Flax Optimizers

A collection of optimizers for Flax. The repository is open to pull requests.

Installation

You can install this librarie with:

pip install git+https://github.com/nestordemeure/flaxOptimizers.git

Classical optimizers, inherited from the official Flax implementation:

Adafactor A memory efficient optimizer, has been used for large-scale training of attention-based models.
Adagrad Introduces a denominator to SGD so that each parameter has its own learning rate.
Adam The most common stochastic optimizer nowadays.
LAMB Improvement on LARS to makes it efficient across task types.
LARS An optimizer designed for large batch.
Momentum SGD with momentum, optionally Nesterov momentum.
RMSProp Developped to solve Adagrad's diminushing learning rate problem.
SGD The simplest stochastic gradient descent optimizer possible.
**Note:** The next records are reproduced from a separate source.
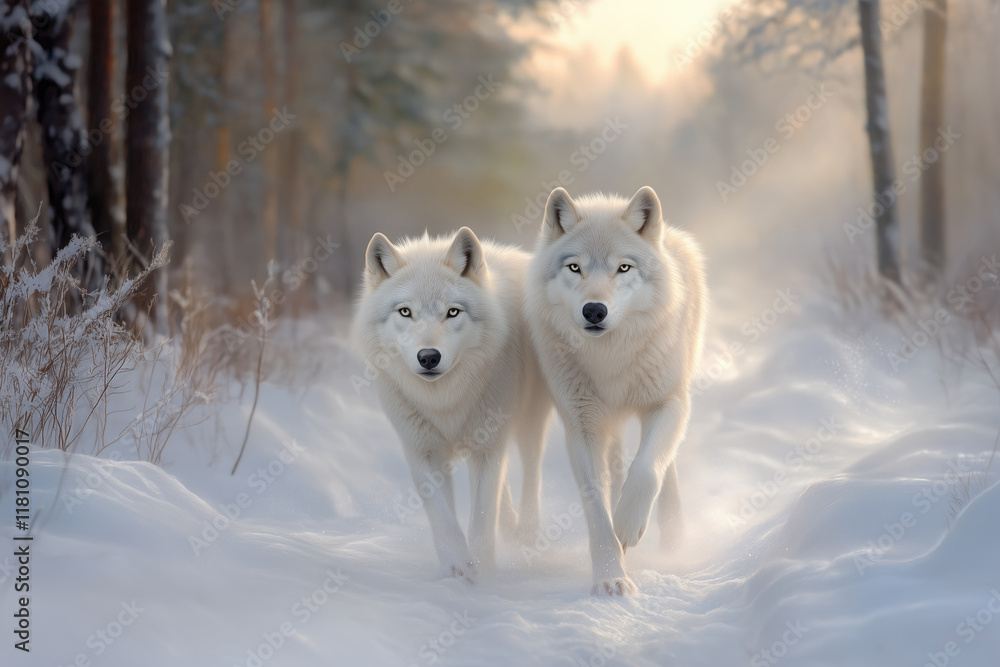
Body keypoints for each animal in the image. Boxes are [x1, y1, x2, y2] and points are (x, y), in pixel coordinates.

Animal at [351, 227, 551, 581]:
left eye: (452, 312)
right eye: (405, 312)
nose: (429, 357)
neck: (444, 401)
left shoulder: (487, 448)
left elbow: (482, 517)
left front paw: (483, 573)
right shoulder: (422, 451)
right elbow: (443, 518)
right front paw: (457, 567)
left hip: (528, 420)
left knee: (531, 470)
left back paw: (527, 535)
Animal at [525, 186, 707, 595]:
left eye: (623, 268)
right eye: (574, 267)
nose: (594, 310)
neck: (609, 358)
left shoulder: (669, 403)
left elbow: (647, 468)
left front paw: (627, 523)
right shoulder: (582, 428)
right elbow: (596, 508)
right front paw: (611, 577)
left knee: (665, 469)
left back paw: (673, 541)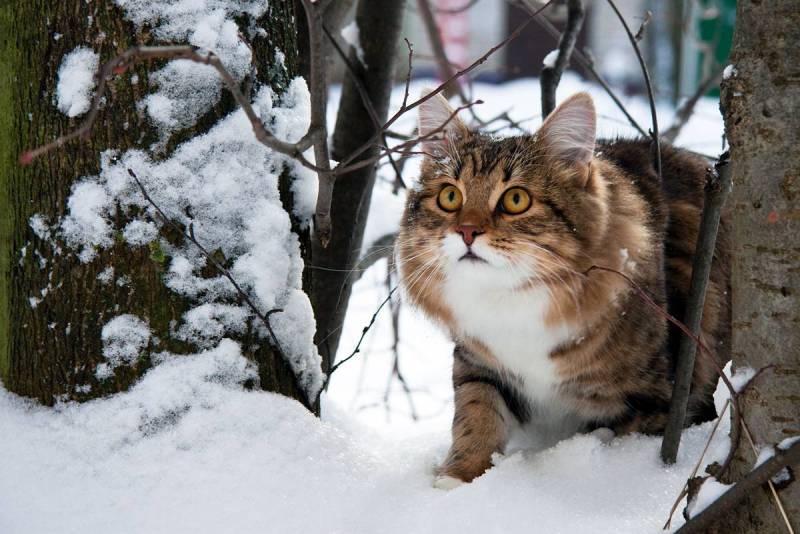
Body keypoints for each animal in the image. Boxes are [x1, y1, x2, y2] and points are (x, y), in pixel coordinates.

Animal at [396, 91, 728, 490]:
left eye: (516, 200)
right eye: (449, 196)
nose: (466, 231)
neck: (512, 302)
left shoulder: (659, 399)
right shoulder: (480, 364)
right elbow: (476, 415)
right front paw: (459, 479)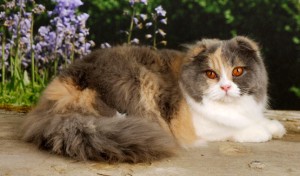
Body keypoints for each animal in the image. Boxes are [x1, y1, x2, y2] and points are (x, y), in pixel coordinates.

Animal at [21, 36, 286, 164]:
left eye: (237, 71)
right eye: (211, 74)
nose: (225, 86)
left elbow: (256, 119)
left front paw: (273, 126)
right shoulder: (201, 126)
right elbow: (233, 128)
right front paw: (260, 132)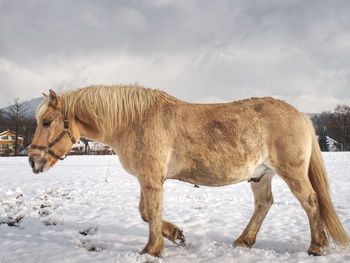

More arcane first-order optimizers:

AdamHD Uses hypergradient descent to tune its own learning rate. Good at the begining of the training but tends to underperform at the end.
AdamP Corrects premature step-size decay for scale-invariant weights. Useful when a model uses some form of Batch normalization.
LapProp Applies exponential smoothing to update rather than gradient.
MADGRAD Modernisation of the Adagrad family of optimizers, very competitive with Adam.
RAdam Uses a rectified variance estimation to compute the learning rate. Makes training smoother, especially in the first iterations.
RAdamSimplified Warmup strategy proposed to reproduce RAdam's result with a much decreased code complexity.
Ranger Combines look-ahead, RAdam and gradient centralization to try and maximize performances. Designed with picture classification problems in mind.
Ranger21 An upgrade of Ranger that combines adaptive gradient clipping, gradient centralization, positive-negative momentum, norm loss, stable weight-decay, linear learning rate warm up, explore exploite scheduling, lookahead and Adam. It has been designed with transformers in mind.
Sadam Introduces an alternative to the epsilon parameter.

Optimizer wrappers:

WeightNorm Alternative to BatchNormalization, does the weight normalization inside the optimizer which makes it compatible with more models and faster (official Flax implementation)

AdahessianJax contains my implementation of the Adahessian second order optimizer in Flax.
Flax.optim contains a number of optimizer that currently do not appear in the official documentation. They are all included accesible from this librarie.